* **DATA SUPPLIED**
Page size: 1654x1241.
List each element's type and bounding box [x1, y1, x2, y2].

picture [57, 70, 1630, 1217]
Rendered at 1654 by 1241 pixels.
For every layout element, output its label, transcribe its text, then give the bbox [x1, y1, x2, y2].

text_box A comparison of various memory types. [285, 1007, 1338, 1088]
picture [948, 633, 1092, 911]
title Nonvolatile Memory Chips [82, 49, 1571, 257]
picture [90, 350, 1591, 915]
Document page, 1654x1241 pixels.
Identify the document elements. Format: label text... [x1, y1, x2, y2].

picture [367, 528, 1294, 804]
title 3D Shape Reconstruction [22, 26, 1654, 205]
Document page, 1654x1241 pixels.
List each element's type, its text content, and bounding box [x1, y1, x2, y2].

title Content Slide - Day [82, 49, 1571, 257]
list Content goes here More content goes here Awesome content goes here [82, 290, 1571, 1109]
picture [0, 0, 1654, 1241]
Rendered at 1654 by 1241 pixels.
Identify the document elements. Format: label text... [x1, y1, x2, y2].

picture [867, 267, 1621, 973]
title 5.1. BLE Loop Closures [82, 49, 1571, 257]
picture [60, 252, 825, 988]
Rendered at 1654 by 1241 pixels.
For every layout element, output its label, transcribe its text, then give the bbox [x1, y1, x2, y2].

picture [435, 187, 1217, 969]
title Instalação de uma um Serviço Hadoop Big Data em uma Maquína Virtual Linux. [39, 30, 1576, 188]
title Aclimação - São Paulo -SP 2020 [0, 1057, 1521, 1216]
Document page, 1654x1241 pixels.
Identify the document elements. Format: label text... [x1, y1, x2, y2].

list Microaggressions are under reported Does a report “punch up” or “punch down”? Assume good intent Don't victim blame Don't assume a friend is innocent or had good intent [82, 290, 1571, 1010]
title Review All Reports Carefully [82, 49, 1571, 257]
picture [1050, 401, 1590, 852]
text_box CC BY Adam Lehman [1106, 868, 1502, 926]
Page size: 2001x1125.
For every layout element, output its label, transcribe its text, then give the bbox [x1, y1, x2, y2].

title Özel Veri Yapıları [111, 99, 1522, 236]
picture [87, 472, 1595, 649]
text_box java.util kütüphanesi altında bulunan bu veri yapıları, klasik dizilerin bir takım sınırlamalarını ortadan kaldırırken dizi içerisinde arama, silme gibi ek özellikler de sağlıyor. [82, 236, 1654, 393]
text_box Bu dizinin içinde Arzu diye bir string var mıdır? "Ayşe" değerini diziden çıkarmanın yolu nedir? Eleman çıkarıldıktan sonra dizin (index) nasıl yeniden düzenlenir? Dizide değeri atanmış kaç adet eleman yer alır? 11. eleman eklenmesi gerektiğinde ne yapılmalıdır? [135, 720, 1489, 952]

* **WHAT YOU HAVE TO DO**
Could you swap "Document page" for "Rendered page" everywhere in the material above and leave the rest unchanged?

* **IN RESPONSE**
Page size: 1654x1241.
List each element's type and bounding box [x1, y1, x2, y2].

picture [57, 70, 1630, 1217]
Rendered at 1654 by 1241 pixels.
For every layout element, output its label, transcribe its text, then give the bbox [x1, y1, x2, y2].

text_box A comparison of various memory types. [285, 1007, 1338, 1088]
picture [948, 633, 1092, 911]
title Nonvolatile Memory Chips [82, 49, 1571, 257]
picture [90, 350, 1591, 915]
Rendered page, 1654x1241 pixels.
Identify the document elements. Format: label text... [x1, y1, x2, y2].

picture [367, 528, 1294, 804]
title 3D Shape Reconstruction [22, 26, 1654, 205]
Rendered page, 1654x1241 pixels.
List each element's type, its text content, and bounding box [x1, y1, x2, y2].

title Content Slide - Day [82, 49, 1571, 257]
list Content goes here More content goes here Awesome content goes here [82, 290, 1571, 1109]
picture [0, 0, 1654, 1241]
Rendered at 1654 by 1241 pixels.
Identify the document elements. Format: label text... [x1, y1, x2, y2].

picture [867, 267, 1621, 973]
title 5.1. BLE Loop Closures [82, 49, 1571, 257]
picture [60, 252, 825, 988]
Rendered at 1654 by 1241 pixels.
For every layout element, output its label, transcribe its text, then give the bbox [x1, y1, x2, y2].

picture [435, 187, 1217, 969]
title Instalação de uma um Serviço Hadoop Big Data em uma Maquína Virtual Linux. [39, 30, 1576, 188]
title Aclimação - São Paulo -SP 2020 [0, 1057, 1521, 1216]
Rendered page, 1654x1241 pixels.
Identify the document elements. Format: label text... [x1, y1, x2, y2].

list Microaggressions are under reported Does a report “punch up” or “punch down”? Assume good intent Don't victim blame Don't assume a friend is innocent or had good intent [82, 290, 1571, 1010]
title Review All Reports Carefully [82, 49, 1571, 257]
picture [1050, 401, 1590, 852]
text_box CC BY Adam Lehman [1106, 868, 1502, 926]
Page size: 2001x1125.
For every layout element, output its label, transcribe its text, then give the bbox [x1, y1, x2, y2].

title Özel Veri Yapıları [111, 99, 1522, 236]
picture [87, 472, 1595, 649]
text_box java.util kütüphanesi altında bulunan bu veri yapıları, klasik dizilerin bir takım sınırlamalarını ortadan kaldırırken dizi içerisinde arama, silme gibi ek özellikler de sağlıyor. [82, 236, 1654, 393]
text_box Bu dizinin içinde Arzu diye bir string var mıdır? "Ayşe" değerini diziden çıkarmanın yolu nedir? Eleman çıkarıldıktan sonra dizin (index) nasıl yeniden düzenlenir? Dizide değeri atanmış kaç adet eleman yer alır? 11. eleman eklenmesi gerektiğinde ne yapılmalıdır? [135, 720, 1489, 952]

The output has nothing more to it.